▸ WHAT THE EXERCISE ASKS:
Copy each of the items below word for word, without changing anything.

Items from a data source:
"""

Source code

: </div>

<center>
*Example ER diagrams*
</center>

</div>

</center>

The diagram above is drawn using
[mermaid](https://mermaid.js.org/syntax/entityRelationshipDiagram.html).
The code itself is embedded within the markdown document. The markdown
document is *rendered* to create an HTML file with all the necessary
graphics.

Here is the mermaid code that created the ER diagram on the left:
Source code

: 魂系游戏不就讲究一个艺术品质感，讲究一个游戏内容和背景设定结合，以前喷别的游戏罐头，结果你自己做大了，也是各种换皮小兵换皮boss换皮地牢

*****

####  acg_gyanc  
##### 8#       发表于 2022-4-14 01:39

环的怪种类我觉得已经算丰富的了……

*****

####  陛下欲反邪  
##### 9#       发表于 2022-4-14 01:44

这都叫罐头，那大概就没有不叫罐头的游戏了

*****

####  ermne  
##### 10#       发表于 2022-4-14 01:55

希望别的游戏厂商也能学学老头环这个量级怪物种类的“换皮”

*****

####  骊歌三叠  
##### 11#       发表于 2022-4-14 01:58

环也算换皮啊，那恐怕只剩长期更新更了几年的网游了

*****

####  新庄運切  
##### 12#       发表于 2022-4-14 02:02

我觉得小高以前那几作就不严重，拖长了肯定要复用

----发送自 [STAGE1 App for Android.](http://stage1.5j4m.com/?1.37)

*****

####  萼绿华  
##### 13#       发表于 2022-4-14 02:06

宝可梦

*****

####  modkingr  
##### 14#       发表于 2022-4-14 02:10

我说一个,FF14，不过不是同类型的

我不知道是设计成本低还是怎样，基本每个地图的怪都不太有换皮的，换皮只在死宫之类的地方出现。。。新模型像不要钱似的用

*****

"""

▸ OUTPUT:
Source code

: </div>

<center>
*Example ER diagrams*
</center>

</div>

</center>

The diagram above is drawn using
[mermaid](https://mermaid.js.org/syntax/entityRelationshipDiagram.html).
The code itself is embedded within the markdown document. The markdown
document is *rendered* to create an HTML file with all the necessary
graphics.

Here is the mermaid code that created the ER diagram on the left:
Source code

: 魂系游戏不就讲究一个艺术品质感，讲究一个游戏内容和背景设定结合，以前喷别的游戏罐头，结果你自己做大了，也是各种换皮小兵换皮boss换皮地牢

*****

####  acg_gyanc  
##### 8#       发表于 2022-4-14 01:39

环的怪种类我觉得已经算丰富的了……

*****

####  陛下欲反邪  
##### 9#       发表于 2022-4-14 01:44

这都叫罐头，那大概就没有不叫罐头的游戏了

*****

####  ermne  
##### 10#       发表于 2022-4-14 01:55

希望别的游戏厂商也能学学老头环这个量级怪物种类的“换皮”

*****

####  骊歌三叠  
##### 11#       发表于 2022-4-14 01:58

环也算换皮啊，那恐怕只剩长期更新更了几年的网游了

*****

####  新庄運切  
##### 12#       发表于 2022-4-14 02:02

我觉得小高以前那几作就不严重，拖长了肯定要复用

----发送自 [STAGE1 App for Android.](http://stage1.5j4m.com/?1.37)

*****

####  萼绿华  
##### 13#       发表于 2022-4-14 02:06

宝可梦

*****

####  modkingr  
##### 14#       发表于 2022-4-14 02:10

我说一个,FF14，不过不是同类型的

我不知道是设计成本低还是怎样，基本每个地图的怪都不太有换皮的，换皮只在死宫之类的地方出现。。。新模型像不要钱似的用

*****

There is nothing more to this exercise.